Pick up the forum post below about the Hybrid ray-cast and closest-vertex weighting method and extend it past its final sentence.

__Study text__
------------------------------

I appreciate that you think that way - I just happen to disagree.  There's really no reason (that I can think of) why the initial comparison shouldn't be the Hybrid approach.  I guess I'm still not clear on what you mean by "tolerating greater mismatches in surface alignment".

Keep in mind that the Hybrid method still uses the closest vertex method to identify the closest vertex... if a ray-cast hit can be generated with some polygon connected to that vertex, shouldn't that generate "preferable" weight results? - and, while my comment above was presented in jest/jab form, it was also an honest request for you to try/test the Hybrid setup and then come back and tell me your thoughts.

Quote - All of that would be dependent on the results of testing, though.  If the hybridization really does offer the best of both worlds (allowing matching of eyelashes, for instance, while still returning the accurate tri-weights where possible), then the raycasting is a tremendously valuable addition, and should be treated as such.

I agree 100% with the above (although symantically, I consider the closest vert process to be the "addition", but I don't want to be "negative", so I won't argue symantics :lol:  ).

------------------------------

__Provided material__
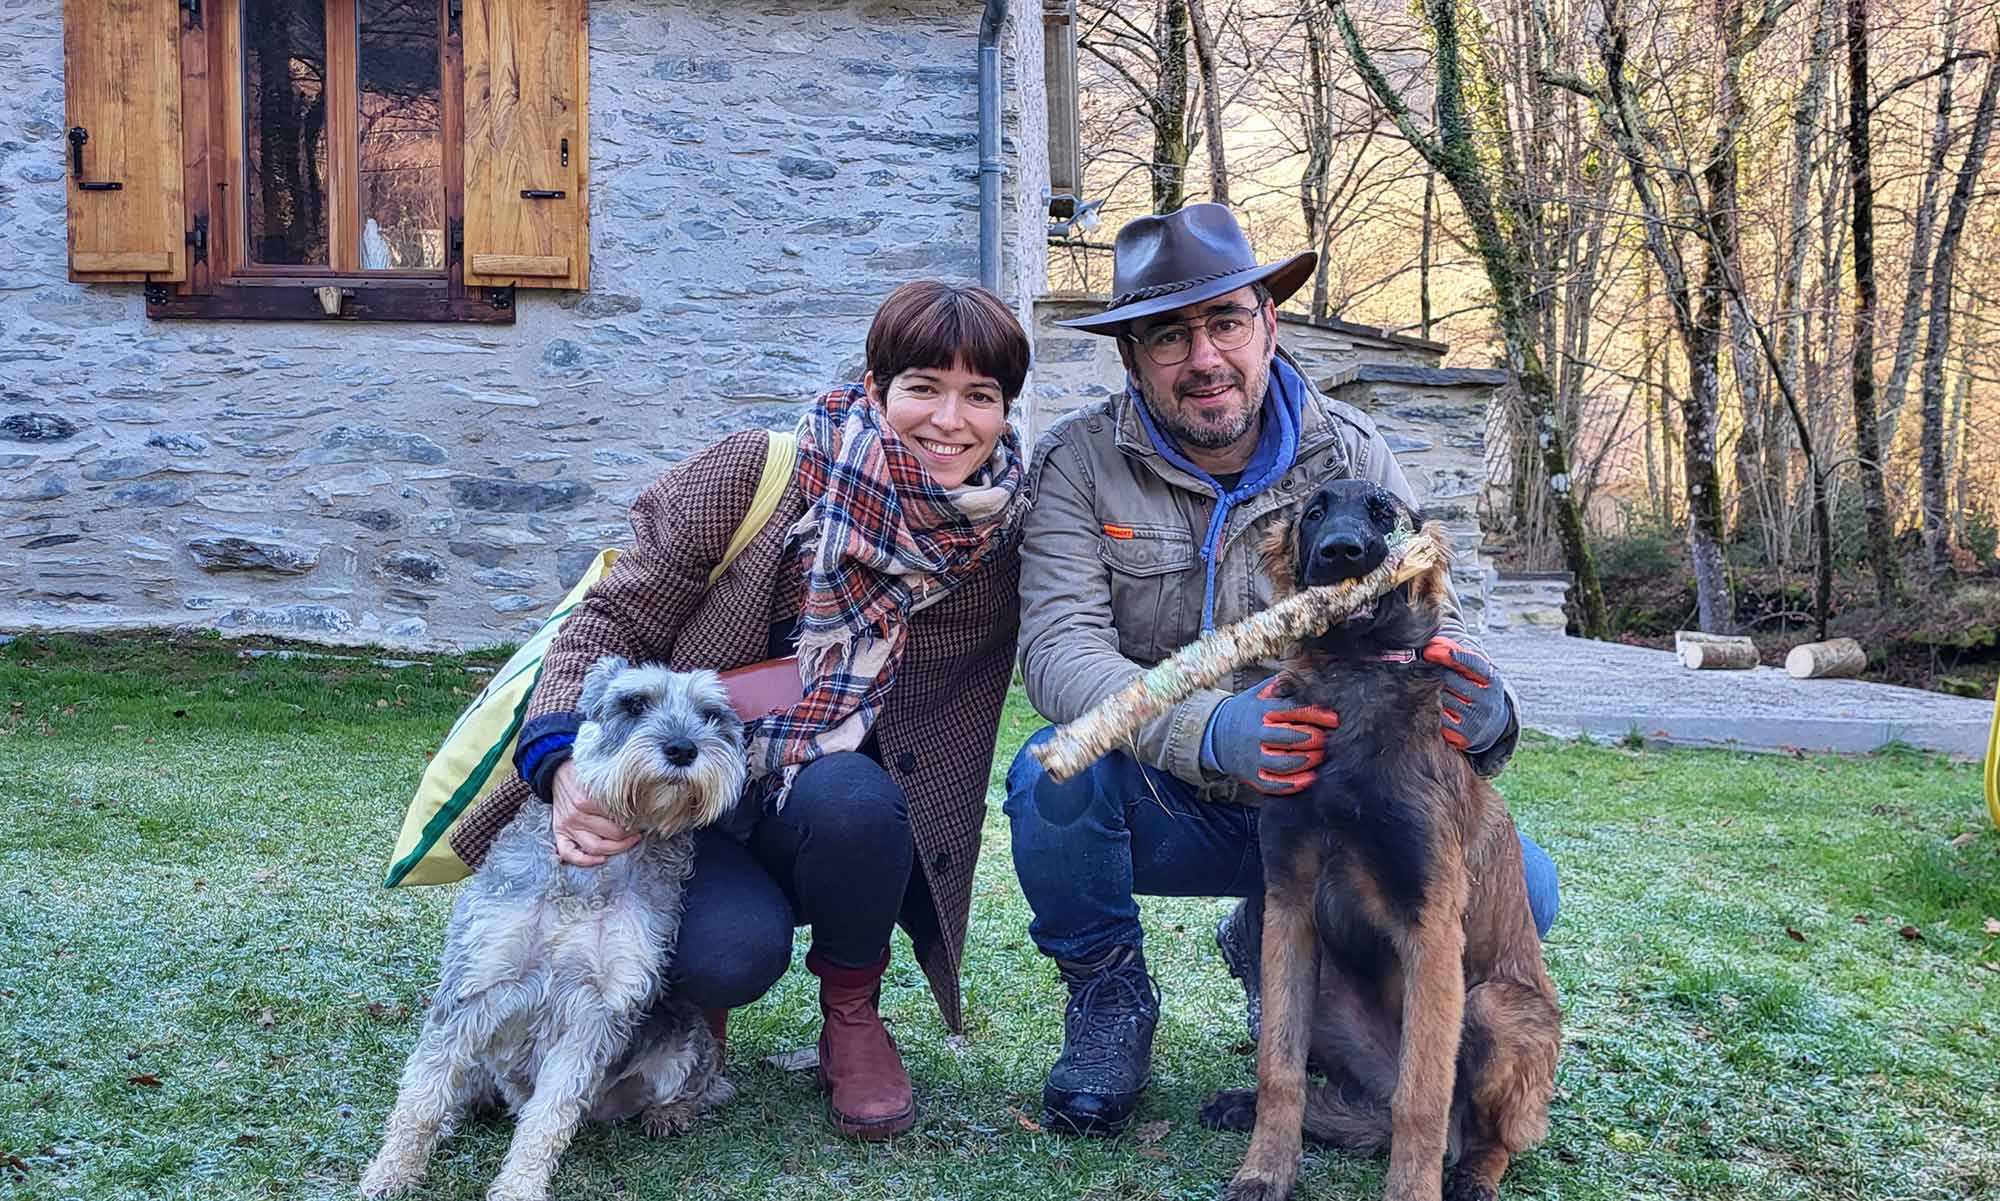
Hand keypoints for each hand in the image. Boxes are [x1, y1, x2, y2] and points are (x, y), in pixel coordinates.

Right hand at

------------------------------

__Output__
[BTW, there's a smiley face in the previous sentence for a reason - it's a joke - please don't take offense or as "an attack on your new method, requiring you to defend it" - more on this topic later...]

Quote - The pyd version of the code is nice and slim.  But what about the no_pyd?  :lol:   I think the linecast_loop code will need to be re-formatted a bit to be adapted to this.

Yeah, it's basically the same process as the old linecase_loop() code, but it only considers a single vertex of the target mesh, casting rays at only the polygons (tripolys) connected to the single closest vertex of the source mesh.

I'd note that this is probably not the most efficient way of doing this process, but was written this way to accomodate your current script (which determines weights as it goes and doesn't keep the data around for post-processing... well, except in file form...).

At this point, I would not recommend coming up with a non-pyd version of that routine... I'd rather verify / validate the idea with testing first.

Quote - I don't think I've offered the argument that more than three weights is inherently better.  I often fail to express myself well, so that may have seemed to be my point.  :lol:  I've been seeing benefits to the averaging applied by the closest vertices method (as well as drawbacks, depending on the situation), and I see an advantage in the fact that a comparison between meshes is no longer reliant on the mesh normals, with close verts.  I think most of my concerns about the raycasting process are probably well-addressed by a hybrid approach.  :thumbupboth:  Fewer weights is better, if the results are good.  It's all about the results.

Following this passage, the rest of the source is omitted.